Perfection, not progress

sliced tomato on white ceramic plate

Sitting in a restaurant recently, eating a buckwheat crepe filled with brie and topped with strawberries, grapes and walnuts, I looked up and read a customer’s t-shirt. It said, “Progress, not perfection.” Irony seems to discover me these days. There I sat, a Southern boy weaned on barbeque, fried chicken, biscuits and peach ice cream, eating a cardboard and pine bark crepe and no one offered me whipped cream to ease the journey across my taste buds. Some sweet iced tea would have been nice, too, but none could be found. My cardiologist calls this progress. Perfect, it’s not. June T. Cheatham is in heaven laughing.

Mom tried to perfect me, tried to pull me where I didn’t want to go. She coerced me, disciplined me, tricked me and threatened me. And failed. Her supreme effort hurled toward my conscience. But conscience conceives its own self-serving righteousness. Just look around.

A youngest child of four learns to observe. Watching became art and I honed a better effort not to be perfect except by my own standard. Where my siblings faltered at times resisting Mom’s formation of them, I felt it my duty to make a game of avoiding their missteps while learning from my own. The game carried me far. And all the while God watched and waited for the game to end and for me to ask life’s only question – now what?

God waits for us all because He wants to take us where we wish not to go. His desire is to perfect us. Too often we settle for progress attempting to rationalize self-righteousness. We think it’s enough to be good. We forgive ourselves not because forgiveness is good and right, but because forgiveness allows us to resist God’s call toward perfection. But God touches us deeper than our own conscience. As the years passed, my observations became less outward and more upward and inward. I tired of “walking where I wished” (John 21:18, NKJV).

This call to perfection has a purpose beyond self-progress. In Genesis 1:16 it says, “Then God made two great lights: the greater light to rule the day, and the lesser light to rule the night.” I accept the literal meaning in the text, but its figurative sense transforms me. Within us is God’s great light, the grace that saves us and justifies us through faith, His truth calling us to respond to His desire toward perfection. Humility, God’s desired and perfected obedience, reflects His greater light. When we engage and respond to grace, we become as the lesser light shining in darkness.
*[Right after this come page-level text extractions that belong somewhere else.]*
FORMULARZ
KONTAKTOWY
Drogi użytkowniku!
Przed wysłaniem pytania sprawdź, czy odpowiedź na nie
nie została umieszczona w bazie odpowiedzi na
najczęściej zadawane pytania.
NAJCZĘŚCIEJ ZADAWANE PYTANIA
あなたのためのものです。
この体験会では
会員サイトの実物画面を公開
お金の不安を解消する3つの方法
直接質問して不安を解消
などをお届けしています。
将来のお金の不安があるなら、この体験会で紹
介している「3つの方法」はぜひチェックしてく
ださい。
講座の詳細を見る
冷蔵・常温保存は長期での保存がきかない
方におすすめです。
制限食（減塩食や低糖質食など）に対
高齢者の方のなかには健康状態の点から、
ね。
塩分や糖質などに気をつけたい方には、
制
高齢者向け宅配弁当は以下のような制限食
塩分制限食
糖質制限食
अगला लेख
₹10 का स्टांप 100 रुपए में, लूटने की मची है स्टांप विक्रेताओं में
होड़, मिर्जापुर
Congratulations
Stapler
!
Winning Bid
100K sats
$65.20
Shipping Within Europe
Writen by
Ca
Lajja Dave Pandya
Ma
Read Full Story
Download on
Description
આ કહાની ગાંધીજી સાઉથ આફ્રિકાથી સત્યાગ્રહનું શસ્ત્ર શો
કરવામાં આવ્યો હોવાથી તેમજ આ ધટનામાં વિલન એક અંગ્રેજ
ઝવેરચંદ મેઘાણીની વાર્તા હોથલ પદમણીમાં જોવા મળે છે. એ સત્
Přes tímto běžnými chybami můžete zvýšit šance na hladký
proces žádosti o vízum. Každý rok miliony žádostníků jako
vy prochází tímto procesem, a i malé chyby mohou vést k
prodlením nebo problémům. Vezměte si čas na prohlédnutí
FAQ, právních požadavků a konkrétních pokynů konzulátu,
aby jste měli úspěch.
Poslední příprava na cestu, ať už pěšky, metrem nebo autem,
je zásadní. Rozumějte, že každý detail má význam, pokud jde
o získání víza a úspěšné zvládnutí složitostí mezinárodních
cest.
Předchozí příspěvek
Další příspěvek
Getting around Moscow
Progress may be good, but is not God’s perfection better? Is not God’s goal for our life worthy?

“Now may He who supplies seed to the sower, and bread for food, supply and multiply the seed you have sown and increase the fruits of your righteousness” (2 Corinthians 9:10).

Maybe when we start sowing, we start shining.

“Those who have ears to hear, let them hear” (Matthew 11:15, NKJV).